Accueilli avec les honneurs militaires au monastère des Hiéronymites, le corps de l'ex-chef d'Etat y a été exposé dans une chapelle ardente pour donner aux Portugais la possibilité de se recueillir devant celui qui a profondément marqué l'histoire politique du pays.

Dans son cloître, Mario Soares, alors Premier ministre, avait paraphé le 12 juin 1985 le traité d'adhésion du Portugal à la Communauté économique européenne (CEE), ancêtre de l'Union européenne (UE).

«Vivre avec dignité»

«La vie est toujours courte. Il faut vivre avec dignité et laisser un souvenir sympathique de ce qu'on a fait. Les gens continuent ainsi à vivre dans le coeur de leurs amis», disait-il lorsqu'il était interrogé sur la mort.

«Mario Soares était un optimiste animé d'une grande joie», a témoigné le poète Manuel Alegre, dirigeant historique du PS et son ancien rival lors de la présidentielle de 2006.

Le gouvernement socialiste a décrété trois jours de deuil national à partir de lundi et appelé «tous les citoyens» à rendre hommage à cette «grande figure de l'histoire portugaise contemporaine».

Un rôle décisif

Son rôle aura été particulièrement décisif au lendemain de la Révolution des Oeillets de 1974, qui a mis fin à 48 ans de dictature. Mario Soares a fait barrage aux tentatives de militaires proches du Parti communiste de prendre le pouvoir.

«Mario Soares était un combattant infatigable pour la liberté qui a contribué à préparer le terrain à la Révolution», a relevé le colonel Vasco Lourenço, 74 ans, porte-parole des «capitaines d'avril» qui se sont soulevés lors du coup d'Etat militaire de 1974.

L'émotion suscitée par le décès de Mario Soares a transcendé les clivages politiques au Portugal. Le chef de l'opposition de centre droit, Pedro Passos Coelho, a ainsi exprimé dimanche son «profond respect pour le fondateur du Parti socialiste et son rôle dans l'avènement de la démocratie».

Hommages internationaux

Pierre Moscovici, commissaire européen aux Affaires économiques, a exprimé son «émotion et respect après la mort de Mario Soares, géant de la politique portugaise et figure marquante de la gauche socialiste européenne».
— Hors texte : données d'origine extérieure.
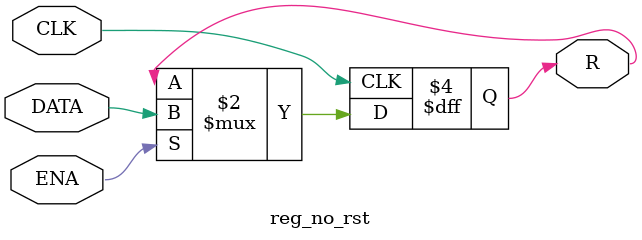
<source format=sv>
/*******************************************************************
*** ECE526L Experiment #10 Joshua Rothe, Spring 2017             ***
*** n-Bit Register without reset                                 ***
********************************************************************
*** Filename: reg_no_rst.sv   Created by Joshua Rothe, 14 Feb 17 ***
*** --- Rev: 0.1 - Initial release (JR) 2/14/17                  ***
*** --- 0.2 - Updated for RISC-V (JR) 5/8/17                     ***
********************************************************************
*** This module models an n-bit register without rst.            ***
********************************************************************/

`timescale 1 ns / 1 ns      // set timescale and precision to .1 ns

module reg_no_rst(CLK, ENA, DATA, R);

    parameter REG_SIZE = 1;

// Port declarations, aka inputs and outputs
    output reg [REG_SIZE-1:0] R;
    input [REG_SIZE-1:0] DATA;
    input CLK, ENA;

// Code
always @(posedge CLK)
    if (ENA) R <= DATA;

endmodule

</source>
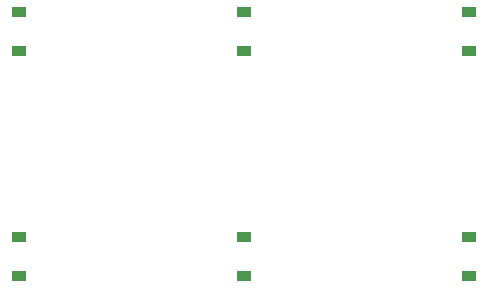
<source format=gbr>
G04 #@! TF.GenerationSoftware,KiCad,Pcbnew,(5.0.0-rc2-dev-471-ge4feb315d)*
G04 #@! TF.CreationDate,2018-04-21T02:21:12+01:00*
G04 #@! TF.ProjectId,cherry_breakout,6368657272795F627265616B6F75742E,rev?*
G04 #@! TF.SameCoordinates,Original*
G04 #@! TF.FileFunction,Paste,Bot*
G04 #@! TF.FilePolarity,Positive*
%FSLAX46Y46*%
G04 Gerber Fmt 4.6, Leading zero omitted, Abs format (unit mm)*
G04 Created by KiCad (PCBNEW (5.0.0-rc2-dev-471-ge4feb315d)) date Sat Apr 21 02:21:12 2018*
%MOMM*%
%LPD*%
G01*
G04 APERTURE LIST*
%ADD10R,1.200000X0.900000*%
G04 APERTURE END LIST*
D10*
X63500000Y-77090000D03*
X63500000Y-80390000D03*
X63500000Y-99440000D03*
X63500000Y-96140000D03*
X82550000Y-80390000D03*
X82550000Y-77090000D03*
X82550000Y-96140000D03*
X82550000Y-99440000D03*
X101600000Y-77090000D03*
X101600000Y-80390000D03*
X101600000Y-99440000D03*
X101600000Y-96140000D03*
M02*

</source>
«Ami de coeur, je suis en larmes», a twitté le philosophe français Edgar Morin, 95 ans: «Mario Soares a combattu la dictature de Salazar et empêché la dictature stalinienne au Portugal».

Le président du Cap-Vert Jorge Carlos Fonseca s'est dit, lui, «attristé de voir disparaître une grande figure de l'histoire du Portugal et de la démocratie européenne».